I'll have some of that coffee too, this is quite a sad time we're living where this is a proper use of our limited resources.

mhink|23 days ago

> basterized

And yet, it's still somewhat better than the Hacker News comment using bastardized English words.

kmacdough|23 days ago

What are we testing here?

It feels like a very odd test because it's such an unreasonable way to answer this with an LLM. Nothing about the task requires more than a very localized understanding. It's not like a codebase or corporate documentation, where there's a lot of interconectedness and context that's important. It also doesn't seem to poke at the gap between human and AI intelligence.

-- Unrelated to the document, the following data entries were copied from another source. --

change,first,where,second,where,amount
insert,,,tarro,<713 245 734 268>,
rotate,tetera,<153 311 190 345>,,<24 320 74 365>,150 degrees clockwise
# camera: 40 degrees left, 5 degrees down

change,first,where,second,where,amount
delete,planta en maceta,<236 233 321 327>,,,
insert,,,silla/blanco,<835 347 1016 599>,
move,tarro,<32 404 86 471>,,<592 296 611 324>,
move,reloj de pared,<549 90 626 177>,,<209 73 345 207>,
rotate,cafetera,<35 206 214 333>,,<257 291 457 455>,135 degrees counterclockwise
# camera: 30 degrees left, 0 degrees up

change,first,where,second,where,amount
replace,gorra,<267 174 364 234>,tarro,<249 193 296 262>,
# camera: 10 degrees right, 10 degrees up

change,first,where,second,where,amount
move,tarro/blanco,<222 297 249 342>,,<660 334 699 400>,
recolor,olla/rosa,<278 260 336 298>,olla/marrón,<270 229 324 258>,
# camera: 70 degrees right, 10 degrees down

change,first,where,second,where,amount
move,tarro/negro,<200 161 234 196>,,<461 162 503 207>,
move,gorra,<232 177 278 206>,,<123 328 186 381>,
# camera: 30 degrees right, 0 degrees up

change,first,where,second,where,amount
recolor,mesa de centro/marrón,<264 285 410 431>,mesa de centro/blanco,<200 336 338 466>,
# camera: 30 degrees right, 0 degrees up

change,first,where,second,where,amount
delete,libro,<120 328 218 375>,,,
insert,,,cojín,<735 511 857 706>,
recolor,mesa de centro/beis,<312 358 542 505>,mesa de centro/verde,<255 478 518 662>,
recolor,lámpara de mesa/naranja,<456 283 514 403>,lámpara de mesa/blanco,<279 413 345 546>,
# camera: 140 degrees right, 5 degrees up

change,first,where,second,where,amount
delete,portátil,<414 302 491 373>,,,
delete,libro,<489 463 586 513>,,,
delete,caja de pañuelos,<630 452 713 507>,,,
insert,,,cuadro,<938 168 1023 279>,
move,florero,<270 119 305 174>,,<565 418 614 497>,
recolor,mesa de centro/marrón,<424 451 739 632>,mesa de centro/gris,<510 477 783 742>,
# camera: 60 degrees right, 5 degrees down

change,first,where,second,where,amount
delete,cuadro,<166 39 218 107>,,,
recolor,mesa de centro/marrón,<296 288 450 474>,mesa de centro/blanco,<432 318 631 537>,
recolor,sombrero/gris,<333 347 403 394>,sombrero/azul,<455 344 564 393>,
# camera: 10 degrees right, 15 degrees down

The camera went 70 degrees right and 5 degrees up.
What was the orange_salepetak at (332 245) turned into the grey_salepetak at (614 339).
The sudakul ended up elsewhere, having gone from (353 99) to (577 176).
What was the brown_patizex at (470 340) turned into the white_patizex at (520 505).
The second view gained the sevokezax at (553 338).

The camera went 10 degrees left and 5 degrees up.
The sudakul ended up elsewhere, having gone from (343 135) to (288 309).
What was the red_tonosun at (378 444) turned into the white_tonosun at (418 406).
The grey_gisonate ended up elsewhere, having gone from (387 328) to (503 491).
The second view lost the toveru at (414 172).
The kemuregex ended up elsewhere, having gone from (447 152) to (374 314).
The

Why are people excited? What am I missing?

dwa3592|24 days ago

have another LLM (gemini, chatgpt) make up 50 new spells. insert those and test and maybe report here :)

bartman|24 days ago

Have you by any chance tried this with GPT 4.1 too (also 1M context)?

dom96|24 days ago

I often wonder how much of the Harry Potter books were used in the training. How long before some LLM is able to regurgitate full HP books without access to the internet?

big-chungus4|20 days ago

Now edit the books and replace all spell names with different ones, and try again

matt-p|22 days ago

Now try it without giving it the books as context. I'm sure it probably knows there are 49.

ActionHank|23 days ago

The books were likely in the training data, I don't know that it's that impressive.

SebastianSosa|23 days ago

now thx to this post (and the infra provider inclination to appeal to hacker news) we will never know if the model actually discovered the 50 spells or memorized it. Since it will be trained on this. :( But what can you do, this is interesting

TheRealPomax|24 days ago

That doesn't seem a super useful test for a model that's optimized for programming?

kylehotchkiss|23 days ago

I love the fun metric.

My hope is that locally run models can pass this test in the next year or two!

LanceJones|24 days ago

Assuming this experiment involved isolating the LLM from its training set?

grey-area|23 days ago

Of course it didn't. Not sure you really can do that - LLMs are a collection of weights from the training set, take away the training set and they don't really exist. You'd have to train one from scratch excluding these books and all excerpts and articles about them somehow, which would be very expensive and I'm pretty sure the OP didn't do that.

So the test seems like a nonsensical test to me.

siwatanejo|24 days ago

> All 7 books come to ~1.75M tokens

How do you know? Each word is one token?

koakuma-chan|24 days ago

You can download the books and run them through a tokenizer. I did that half a year ago and got ~2M.

psychoslave|23 days ago

Ah and no one thrown TOAC in it yet?

polynomial|23 days ago

You need to publish this tbh

dr_dshiv|23 days ago

Comparison to another model?

dudewhocodes|23 days ago

There are websites with the spells listed... which makes this a search problem. Why is an LLM used here?

bilekas|23 days ago

It's just a benchmark test excersize.

hansmayer|23 days ago

> Just tested the new Opus 4.6 (1M context) on a fun needle-in-a-haystack challenge: finding every spell in all Harry Potter books.

Clearly a very useful, grounded and helpful everyday use case of LLMs. I guess in the absence of real-world use cases, we'll have to do AI boosting with such "impressive" feats.

Btw - a well crafted regex could have achieved the same (pointless) result with ~0.0000005% of resources the LLM machine used.